The auto loan debt record reflects converging pressures: pandemic-era supply shocks that collapsed affordable inventory, post-pandemic inflation hitting vehicle prices, Fed rate hikes raising financing costs, and Trump administration tariffs adding an estimated $1,600–$2,000+ per vehicle. In 2017, automakers offered 36 vehicle models priced under $25,000; by 2026, only four remain. Subprime borrowers with credit scores under 580 now pay APRs above 18%, costing $14,000 in interest alone on a $30,000 car over six years. The fact that 20% of Q1 2026 auto purchases involved $1,000+ monthly payments indicates payment shock at scale.

Where the sides genuinely diverge is attribution and remedy. The left directly names tariffs and rate policy as Trump administration choices that worsened affordability, arguing the tax deduction is insufficient offsett. The right frames tariffs as necessary national security policy and long-term productivity investment, accepting near-term price pressures as justified. Critically, 80% of cars priced under $30,000 are imported, meaning lower-income buyers are barred from the deduction. Both sides acknowledge delinquencies are elevated: subprime delinquencies hit a record 6.6% in January 2025, the highest since tracking began in 1994. The gap is whether this reflects policy failure (left) or temporary transition pain toward domestic manufacturing (right).
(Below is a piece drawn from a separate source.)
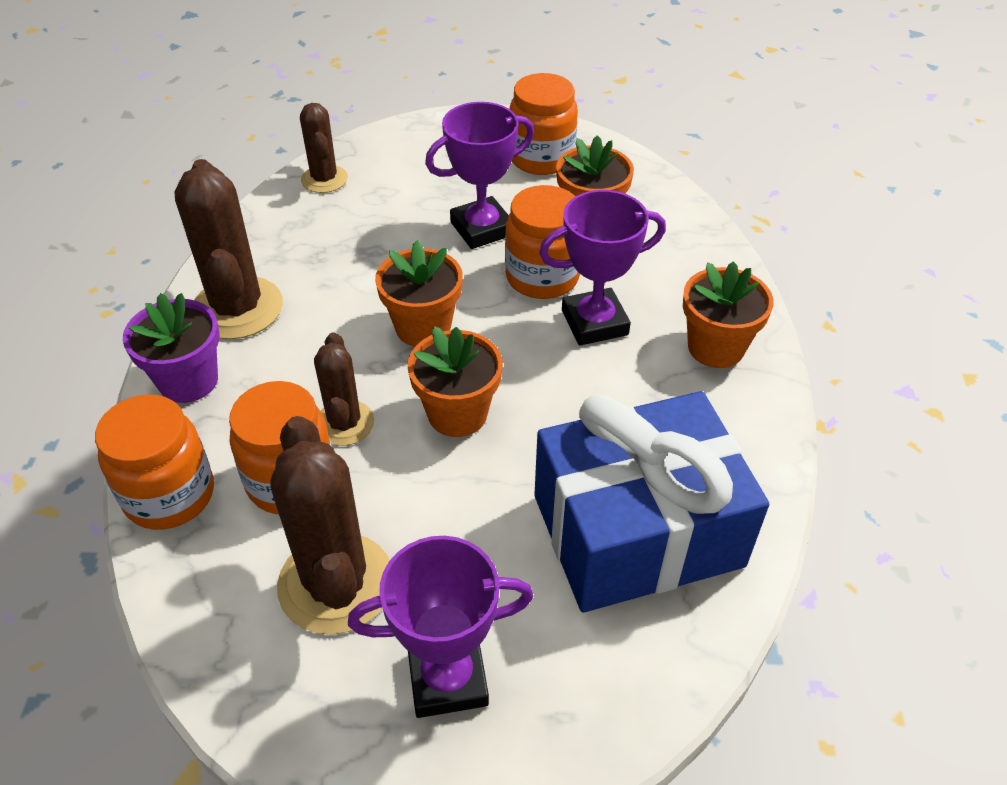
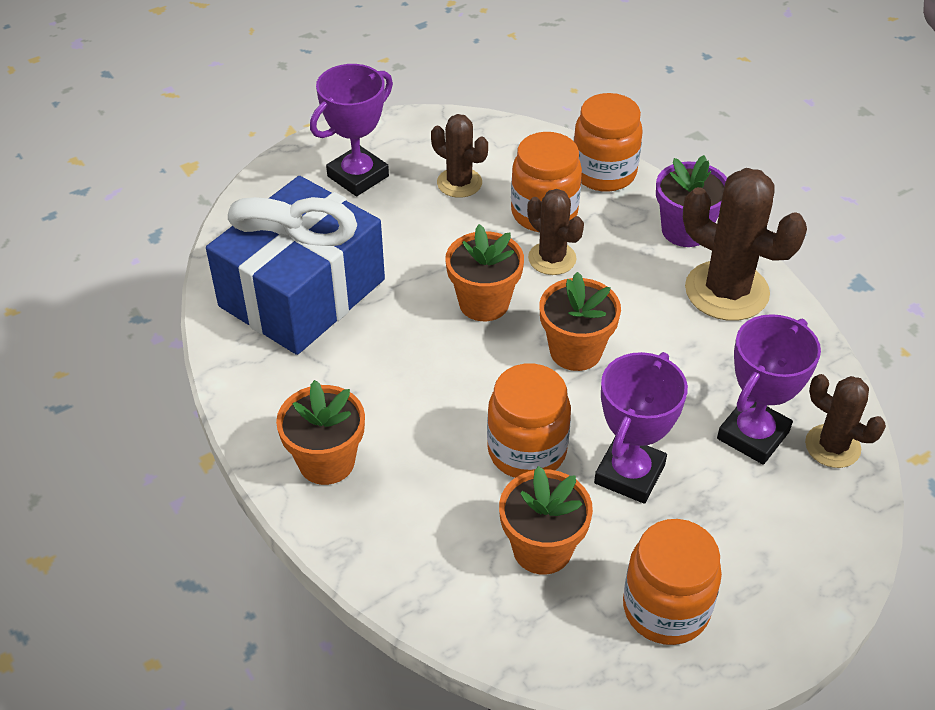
camera: 145 degrees right, 0 degrees up
brown cactus [271,416,390,635] -> brown cactus [431,114,488,198], size x0.59
purple trophy [539,190,666,346] -> purple trophy moved to [717,314,821,465]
The unresolved question: If tariffs successfully shift production domestic, will car prices fall enough to offset debt-service burden on 86 million borrowers currently locked into long-term loans? Vehicles fully assembled in U.S. factories currently average $53,000, higher than the overall $49,000 average, suggesting the tariff-driven price floor may be sticky. Delinquencies rising despite full employment suggest the financial strain is structural, not cyclical—meaning interest-rate cuts or tariff reversal (either policy direction) would be needed to relieve household pressure.

◈ Tone Comparison

Progressive framing uses crisis language—'reckless actions,' 'families drown'—centering policy blame and household desperation. Conservative framing uses structural/benefit language—'putting money back,' 'strengthening U.S. vehicle assembly'—emphasizing long-term gains over immediate household strain.